# DIY cultipacker



## mudfoot (Oct 16, 2013)

I'm wanting to build a cultipacker to pull behind an atv has anyone done this. Thinking about 5 ft wide any ideas?


----------



## joey1919 (Oct 16, 2013)

well most of it should be easy, 5' of 10" or so pipe, 6 ' of 1" or so shaft or schedule 80 pipe. couple of cheaper bearings to fit shaft. piece of flat plate to cut the circular pieces for the ends and some angle,pipe, or c-channel for the draw bar. I cant think of anything cheap to weld to your larger pipe for texture at the moment,3'8 rebar maybe


----------



## Gadestroyer74 (Oct 16, 2013)

Yep built might own not cheap either


----------



## mudfoot (Oct 16, 2013)

That was my thoughts maybe welding rebar around every so often for traction any one know what it would need to weigh in order to break up the chunks of clay left after harrowing and level it out?


----------



## joey1919 (Oct 16, 2013)

mudfoot said:


> That was my thoughts maybe welding rebar around every so often for traction any one know what it would need to weigh in order to break up the chunks of clay left after harrowing and level it out?



don't know but, if you can make a water tight weld you could weld in a threaded coupling , on the side wall, and put a plug in it, you could then add water to adjust weight as needed. but then the bearing would have to be moved from the sidewall of your main pipe to the draw bar


----------



## Crakajak (Oct 16, 2013)

I used a 8" pc of plastic pipe with the ridges in it and cut ends to fit. Drilled a hole in the middle of the plywood.installed a 1" pipe thru that and cemented inside the plastic pipe. welded a frame together with a3/4" stud going inside the pipe.I also welded on a 2" ball coupler to connect to my 4 wheeler.Make sure you have the pipe completely straight or it will not compact equally.

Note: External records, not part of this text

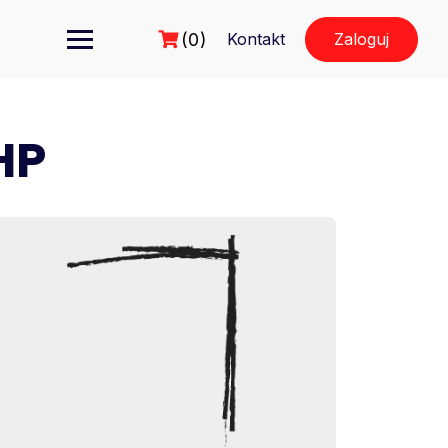
(0)
Kontakt
Zaloguj
HP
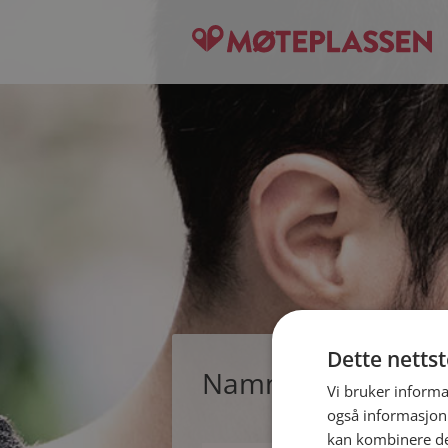
Dette netts
Namnlaus, single 
Vi bruker informa
også informasjon
kan kombinere de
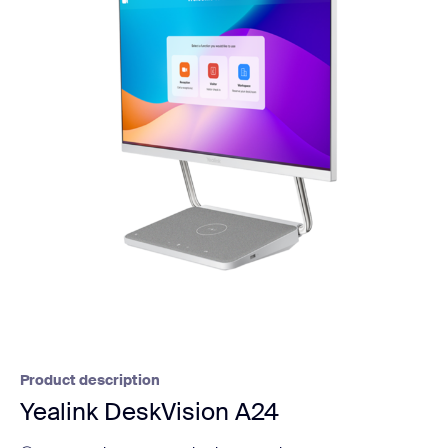
Product description
Yealink DeskVision A24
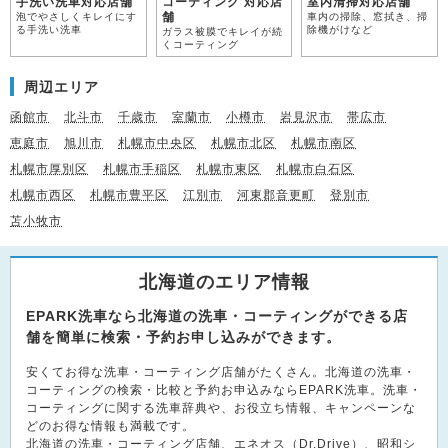
手洗い洗車対応店舗
コーティング 対応店
室内清掃対応店舗
舗
泡でやさしくキレイにす
車内の掃除、窓拭き、掃
る手洗い洗車
除機がけなど
ガラス被膜でキレイが続
くコーティング
周辺エリア
函館市
北斗市
千歳市
室蘭市
小樽市
岩見沢市
帯広市
恵庭市
旭川市
札幌市中央区
札幌市北区
札幌市南区
札幌市厚別区
札幌市手稲区
札幌市東区
札幌市白石区
札幌市西区
札幌市豊平区
江別市
河東郡音更町
登別市
苫小牧市
北海道のエリア情報
EPARK洗車なら北海道の洗車・コーティングができる店
舗を簡単に検索・予約お申し込みができます。
安くてお得な洗車・コーティング店舗がたくさん。北海道の洗車・
コーティングの検索・比較と予約お申込みならEPARK洗車。洗車・
コーティングに関する洗車辞典や、お役立ち情報、キャンペーンな
どのお得な情報も満載です。
北海道の洗車・コーティング店舗、エネオス（Dr.Drive）、昭和シ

I will try to get pics this weekend.


----------



## mudfoot (Oct 16, 2013)

That's kinda what I'm thinking is it heavy enough with the 8 inch pipe?


----------



## Crakajak (Oct 16, 2013)

mudfoot said:


> That's kinda what I'm thinking is it heavy enough with the 8 inch pipe?

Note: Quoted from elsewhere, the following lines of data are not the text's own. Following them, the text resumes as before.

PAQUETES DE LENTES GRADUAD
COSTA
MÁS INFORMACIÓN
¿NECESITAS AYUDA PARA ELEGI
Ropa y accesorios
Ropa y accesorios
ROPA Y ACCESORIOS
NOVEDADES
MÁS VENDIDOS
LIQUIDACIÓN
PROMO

I put 3.5 bags of concrete. It weighs almost 400 lbs. Its all my kawasaki 400 4 x 4 wants on an uphill drag.
Look up page 2 of Arrow Flingers homemade implement thread for pics of mine post # 68


----------



## 7 point (Oct 16, 2013)

I made this to go behind the tractor its 6'' pipe packed full of sand with the ends welded up.


----------



## Milkman (Oct 16, 2013)

Pick up something like this for $100 on craigslist and grind off the barbs.  then weld rebar or something else as mentioned above.


----------



## Todd E (Oct 16, 2013)

You can make them outta the black ridged culvet pipe and fill with cement, as mentioned above. Also, you can buy the actual cultipacker individual pieces from agri sites on the www and make your own however wide you want it.
http://www.agrisupply.com/cultipack...SIDE&utm_medium=NaturalSS&utm_campaign=SSIDE/

Buying parts and welding........you can make this. It is a flip over model..........


----------